[THE INPUT — start]

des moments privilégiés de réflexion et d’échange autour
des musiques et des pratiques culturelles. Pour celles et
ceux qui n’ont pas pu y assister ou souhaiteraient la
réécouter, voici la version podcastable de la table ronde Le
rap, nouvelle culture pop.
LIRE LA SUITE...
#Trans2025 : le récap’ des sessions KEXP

[THE INPUT — finish]
[THE INPUT — start]

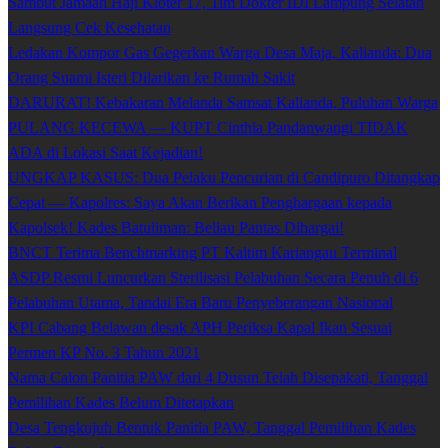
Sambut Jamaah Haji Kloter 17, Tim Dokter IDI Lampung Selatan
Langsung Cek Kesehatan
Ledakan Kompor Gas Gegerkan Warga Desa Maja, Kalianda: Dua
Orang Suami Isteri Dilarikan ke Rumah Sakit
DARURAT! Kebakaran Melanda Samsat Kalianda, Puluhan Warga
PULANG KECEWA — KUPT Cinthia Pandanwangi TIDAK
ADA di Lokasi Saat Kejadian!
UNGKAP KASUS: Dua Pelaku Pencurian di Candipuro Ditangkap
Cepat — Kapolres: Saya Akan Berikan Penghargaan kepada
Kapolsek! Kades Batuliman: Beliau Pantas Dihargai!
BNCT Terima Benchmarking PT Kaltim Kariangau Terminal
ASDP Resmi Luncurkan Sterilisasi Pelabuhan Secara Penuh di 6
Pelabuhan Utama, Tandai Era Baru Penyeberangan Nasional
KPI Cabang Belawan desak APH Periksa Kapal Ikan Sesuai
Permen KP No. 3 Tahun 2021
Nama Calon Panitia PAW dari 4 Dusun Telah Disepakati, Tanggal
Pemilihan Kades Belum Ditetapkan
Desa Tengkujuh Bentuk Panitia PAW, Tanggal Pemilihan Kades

[THE INPUT — finish]

● WORK ORDER: Reproduce word for word the part that opens with the line containing "Sambut Jamaah Haji" and closes with the line containing "Desa Tengkujuh Bentuk", including both of those lines.

● RESPONSE AREA:
Sambut Jamaah Haji Kloter 17, Tim Dokter IDI Lampung Selatan
Langsung Cek Kesehatan
Ledakan Kompor Gas Gegerkan Warga Desa Maja, Kalianda: Dua
Orang Suami Isteri Dilarikan ke Rumah Sakit
DARURAT! Kebakaran Melanda Samsat Kalianda, Puluhan Warga
PULANG KECEWA — KUPT Cinthia Pandanwangi TIDAK
ADA di Lokasi Saat Kejadian!
UNGKAP KASUS: Dua Pelaku Pencurian di Candipuro Ditangkap
Cepat — Kapolres: Saya Akan Berikan Penghargaan kepada
Kapolsek! Kades Batuliman: Beliau Pantas Dihargai!
BNCT Terima Benchmarking PT Kaltim Kariangau Terminal
ASDP Resmi Luncurkan Sterilisasi Pelabuhan Secara Penuh di 6
Pelabuhan Utama, Tandai Era Baru Penyeberangan Nasional
KPI Cabang Belawan desak APH Periksa Kapal Ikan Sesuai
Permen KP No. 3 Tahun 2021
Nama Calon Panitia PAW dari 4 Dusun Telah Disepakati, Tanggal
Pemilihan Kades Belum Ditetapkan
Desa Tengkujuh Bentuk Panitia PAW, Tanggal Pemilihan Kades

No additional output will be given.